## INSTRUCTIONS FOR THE TASK
Copy the lines of the listing without any change, starting at the line containing "ChurchofJesusChrist.org" and ending at the line containing "cuórum de élderes y los jóvenes.", with both of those lines included.

## RECORDED DATA
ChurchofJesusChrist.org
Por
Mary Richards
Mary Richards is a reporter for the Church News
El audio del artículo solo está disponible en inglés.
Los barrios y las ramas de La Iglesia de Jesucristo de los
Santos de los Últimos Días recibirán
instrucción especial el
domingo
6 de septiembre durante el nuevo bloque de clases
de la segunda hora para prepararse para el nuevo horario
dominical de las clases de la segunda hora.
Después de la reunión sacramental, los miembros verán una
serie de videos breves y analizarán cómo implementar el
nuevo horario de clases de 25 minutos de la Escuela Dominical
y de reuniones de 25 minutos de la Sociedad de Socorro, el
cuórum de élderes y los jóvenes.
...
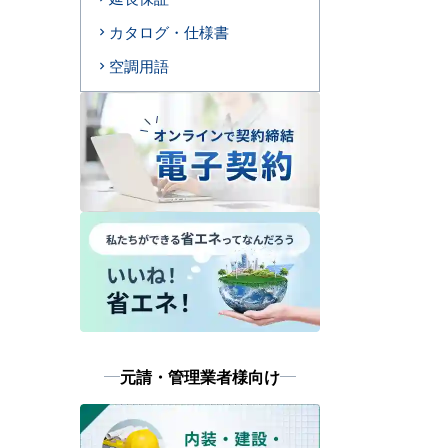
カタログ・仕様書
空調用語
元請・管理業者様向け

## TASK RESPONSE
ChurchofJesusChrist.org
Por
Mary Richards
Mary Richards is a reporter for the Church News
El audio del artículo solo está disponible en inglés.
Los barrios y las ramas de La Iglesia de Jesucristo de los
Santos de los Últimos Días recibirán
instrucción especial el
domingo
6 de septiembre durante el nuevo bloque de clases
de la segunda hora para prepararse para el nuevo horario
dominical de las clases de la segunda hora.
Después de la reunión sacramental, los miembros verán una
serie de videos breves y analizarán cómo implementar el
nuevo horario de clases de 25 minutos de la Escuela Dominical
y de reuniones de 25 minutos de la Sociedad de Socorro, el
cuórum de élderes y los jóvenes.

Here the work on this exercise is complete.